A new body of work by painter Carroll Dunham is currently on view at Gladstone Gallery, resuming the artist’s ongoing investigation of the bather motif, which he has pursued, modified and continued to explore since 2009. The large scale paintings on view depict lavish nude figures positioned amidst phantasmagorical landscapes, loyal to Dunham’s exuberant signature painting style. The artist’s work here does little to depart from his familiar forms and techniques throughout the series, and instead focuses on delivering his particular set of arresting images with a degree of uncompromising consistency. Even so, some fresh elements in these works, such as male nudes and animals join the spectrum.
The nature of Dunham’s subject matter ties vivid references to the 19th century painters including Cézanne, Matisse and particularly to Gauguin, whose geometrical and controversially primitive depictions of nude female bathers in exotic pastoral landscapes stand as a common thread for the New York and Connecticut based artist. Dunham, however, coming from an era of painters who revived this fading tradition by employing deconstruction as a tool, scrutinizes tradition and technique.
Carroll Dunham, Now and Around Here (2) (2014-2015)
Throughout the exhibition, overtly curvaceous and abnormally scaled nudes pose in fluid, vivid conversations with their surroundings, candidly contorting their bodies into surreal positions, often complicating the long historical tradition of bather paintings. Boldly exposed and zealously exaggerated, each bather’s bodies claim the viewers’ attention. Yet Dunham here seems to be equally invested in accentuating the narrative force of his landscape depictions. Responding to the colorful forms and full depictions of the nude human form, bulky trees spring forth from the soil with their chunky branches, and poke Dunham’s bathers, contributing to bizarre visual narratives in each painting.

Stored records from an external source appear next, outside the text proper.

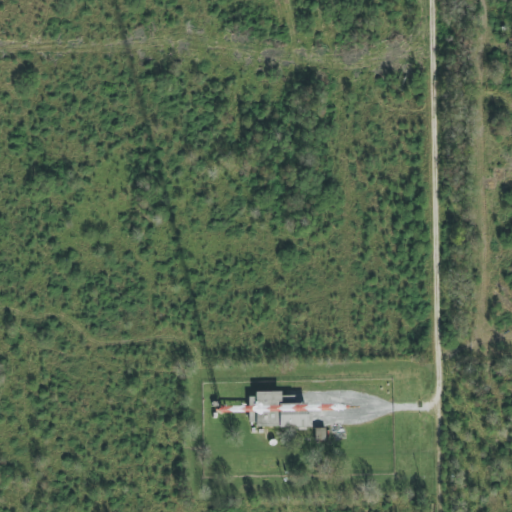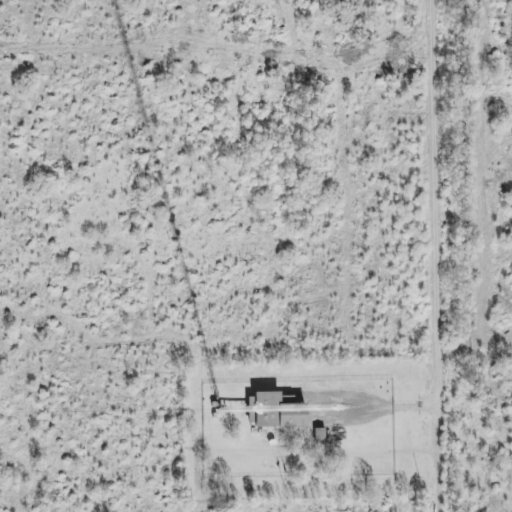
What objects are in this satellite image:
road: (442, 255)
road: (393, 408)
building: (273, 411)
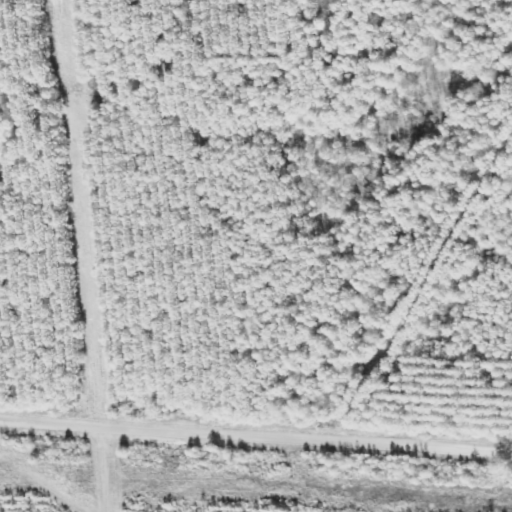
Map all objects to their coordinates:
road: (256, 433)
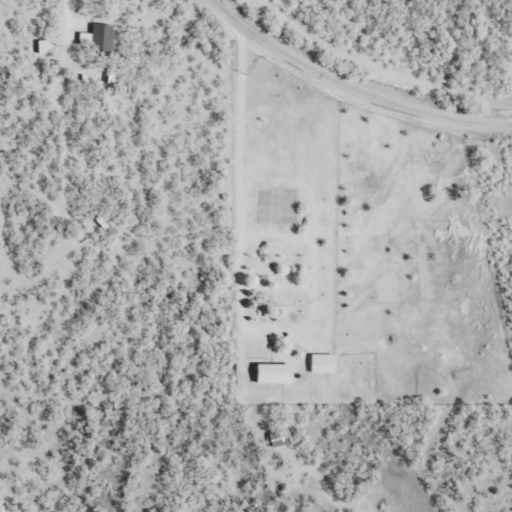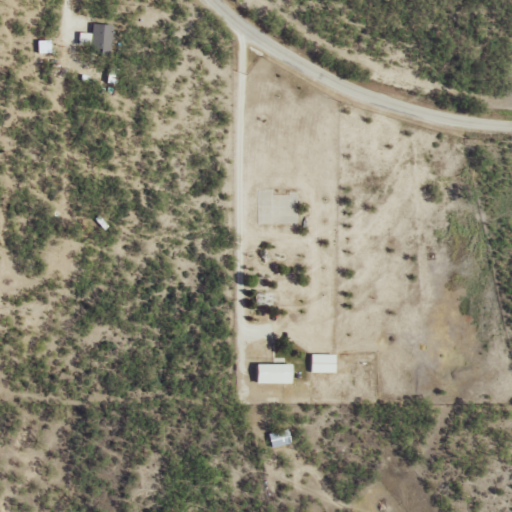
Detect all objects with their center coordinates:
building: (82, 36)
building: (99, 36)
road: (394, 71)
building: (319, 362)
building: (269, 372)
building: (276, 437)
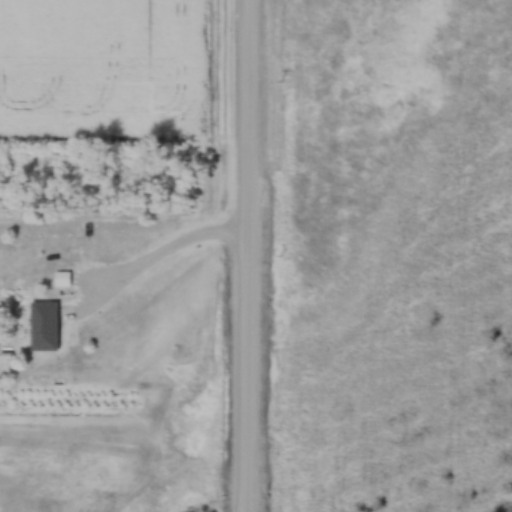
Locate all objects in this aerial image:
road: (245, 256)
building: (61, 277)
building: (43, 324)
building: (165, 463)
building: (167, 482)
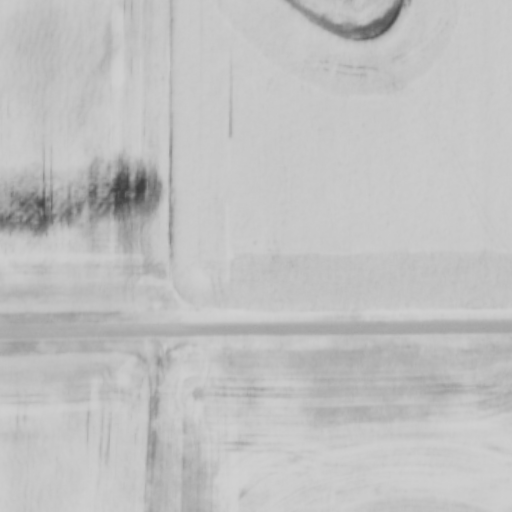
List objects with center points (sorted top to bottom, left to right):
road: (256, 333)
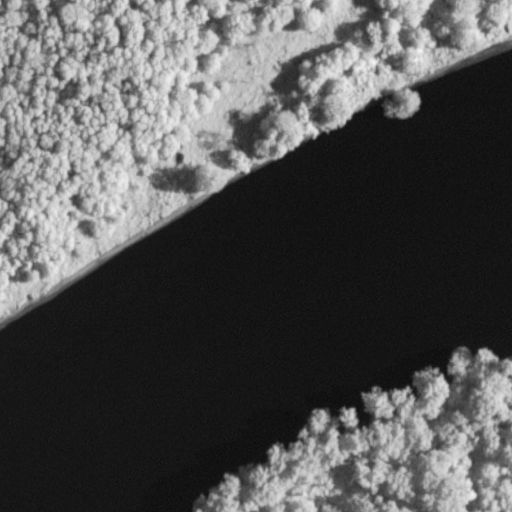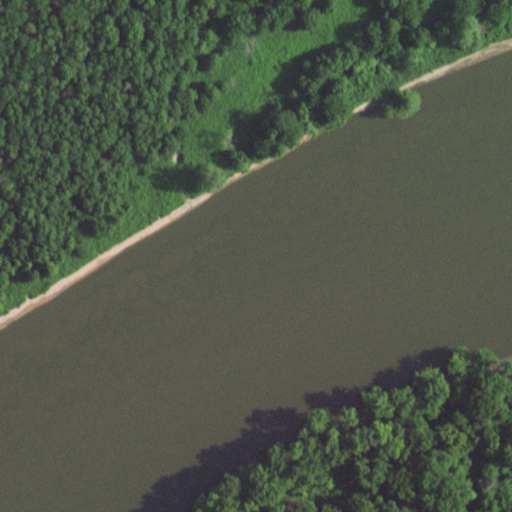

Far from idolized or eroticized nude forms, placed in reserved corners of nature, Dunham inclines towards a blending of genres and styles, among which are comics, Pop Art, Abstraction and the Neo-Primitivism of 1980’s New York that his work in part emerged from. His steadfast adherence to such a blend of styles in his paintings over the years has challenged viewers to read his arguments behind such baroque paintings. Dunham once again reassures that he is not after such sharp translation of his work, promising on the other hand buoyant and profound virtuosity in painting through vivid forms and explosive contrasts of color and line.
Carroll Dunham is on view at Gladstone Gallery through December 4, 2015.